Old Arabi Eats
7005 St. Claude Ave., Arabi
THREE STARS (out of four)
New restaurants are turning up all over the New Orleans area, but it was still surprising to learn about this recent addition in Old Arabi. It's a fun, easy-going, moderately-priced cafe that's attuned to modern tastes, but set in an area where we don't normally find restaurants of this sort.
The restaurant feels like an old fashioned family diner that was taken over by the younger generation and redecorated with a mix of nostalgia and modern style. There are a few old booths and tables that could be in someone's country kitchen, while shelves of cookbooks and containers of fresh produced line the small bar. Lunch tends to be busier than dinner, and you see all types dropping in here for a meal.
This is a small operation run in a very hands-on style by its young owners. Service follows suit: casual and accommodating, knowledgeable and eager to make a good impression.
The menu is very short, and it normally starts with a couple of salads and a soup. These have been outstanding, including a wedge salad draped in tangy blue cheese dressing and spotted with radish slices and a heartier kale and butternut squash salad dressed with parmesan and lemon vinaigrette. They each crackled with freshness. The New England style clam chowder is quite an unusual find (in greater New Orleans in general, never mind St. Bernard Parish), but this is a textbook rendition thick but not gloppy, tasting of clams and herbs and black pepper.
The menu is just as short on main courses, but again the limited selection still shines. The star of the show is the roasted chicken, a half bird, bone-in, with a tawny skin and lots of juice inside. A savory sweet potato-pecan bread pudding, a side of dark green bok choy and a rich but thin jus completed the plate. A bowl of risotto was covered with a generous amount of good-sized shrimp, and proved very creamy and balanced. The right texture is not easy to pull off with this dish, but this one hit the mark. At lunch, pulled pork, slathered with dark, sweet barbecue sauce, was piled in great heaps on a sturdy roll for a filling sandwich.

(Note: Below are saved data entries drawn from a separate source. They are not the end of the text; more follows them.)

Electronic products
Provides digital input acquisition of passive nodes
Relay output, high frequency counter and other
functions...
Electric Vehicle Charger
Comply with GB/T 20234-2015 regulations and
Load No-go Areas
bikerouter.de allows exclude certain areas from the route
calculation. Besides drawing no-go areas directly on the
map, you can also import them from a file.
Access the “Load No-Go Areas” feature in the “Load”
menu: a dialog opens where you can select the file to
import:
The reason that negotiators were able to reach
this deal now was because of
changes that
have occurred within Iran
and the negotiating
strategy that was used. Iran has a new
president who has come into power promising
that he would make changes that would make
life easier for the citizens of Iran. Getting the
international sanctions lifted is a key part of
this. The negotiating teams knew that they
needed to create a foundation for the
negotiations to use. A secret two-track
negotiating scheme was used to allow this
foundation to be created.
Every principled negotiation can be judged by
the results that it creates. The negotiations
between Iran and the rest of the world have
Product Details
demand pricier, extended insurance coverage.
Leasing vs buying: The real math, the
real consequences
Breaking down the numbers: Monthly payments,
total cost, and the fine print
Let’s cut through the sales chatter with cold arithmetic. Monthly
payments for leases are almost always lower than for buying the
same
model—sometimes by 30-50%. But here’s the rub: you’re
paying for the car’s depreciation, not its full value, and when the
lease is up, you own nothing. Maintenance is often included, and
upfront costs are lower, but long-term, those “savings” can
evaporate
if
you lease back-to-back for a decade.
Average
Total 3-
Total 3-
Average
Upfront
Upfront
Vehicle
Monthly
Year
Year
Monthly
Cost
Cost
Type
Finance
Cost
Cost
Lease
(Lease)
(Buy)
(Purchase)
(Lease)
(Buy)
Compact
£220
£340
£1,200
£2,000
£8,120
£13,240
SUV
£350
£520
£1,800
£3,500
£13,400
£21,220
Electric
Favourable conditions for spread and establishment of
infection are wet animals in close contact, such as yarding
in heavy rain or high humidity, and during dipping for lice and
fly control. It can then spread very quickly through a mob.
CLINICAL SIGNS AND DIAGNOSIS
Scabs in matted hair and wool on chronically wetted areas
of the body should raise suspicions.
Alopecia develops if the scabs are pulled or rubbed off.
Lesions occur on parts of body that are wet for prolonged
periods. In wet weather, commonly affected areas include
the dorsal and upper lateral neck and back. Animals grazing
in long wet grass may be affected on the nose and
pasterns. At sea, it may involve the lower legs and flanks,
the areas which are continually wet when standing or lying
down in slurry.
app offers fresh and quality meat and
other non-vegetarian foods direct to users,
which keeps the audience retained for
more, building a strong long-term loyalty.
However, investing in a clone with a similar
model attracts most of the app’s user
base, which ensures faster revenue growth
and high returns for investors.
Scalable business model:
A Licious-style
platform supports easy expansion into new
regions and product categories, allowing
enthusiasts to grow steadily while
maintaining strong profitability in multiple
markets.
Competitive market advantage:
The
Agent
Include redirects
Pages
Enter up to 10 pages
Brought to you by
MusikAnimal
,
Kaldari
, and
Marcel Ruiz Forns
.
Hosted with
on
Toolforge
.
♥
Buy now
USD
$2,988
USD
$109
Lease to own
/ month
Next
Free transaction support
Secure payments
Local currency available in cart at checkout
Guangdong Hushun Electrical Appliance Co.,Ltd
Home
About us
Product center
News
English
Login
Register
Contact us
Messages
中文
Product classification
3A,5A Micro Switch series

There is a full bar, though it is very limited.
Old Arabi Eats is refreshingly moderate for its caliber of food, with first courses at $8 or $10 and entrees in the mid-teens. Two people can dine here well for $50.
A very welcome find, Old Arabi Eats combines earnest, down-home comfort and hospitality with the expectation that even straightforward dishes should be well sourced and well executed. It might not be a special occasion destination, but it should be on your map of good food down river.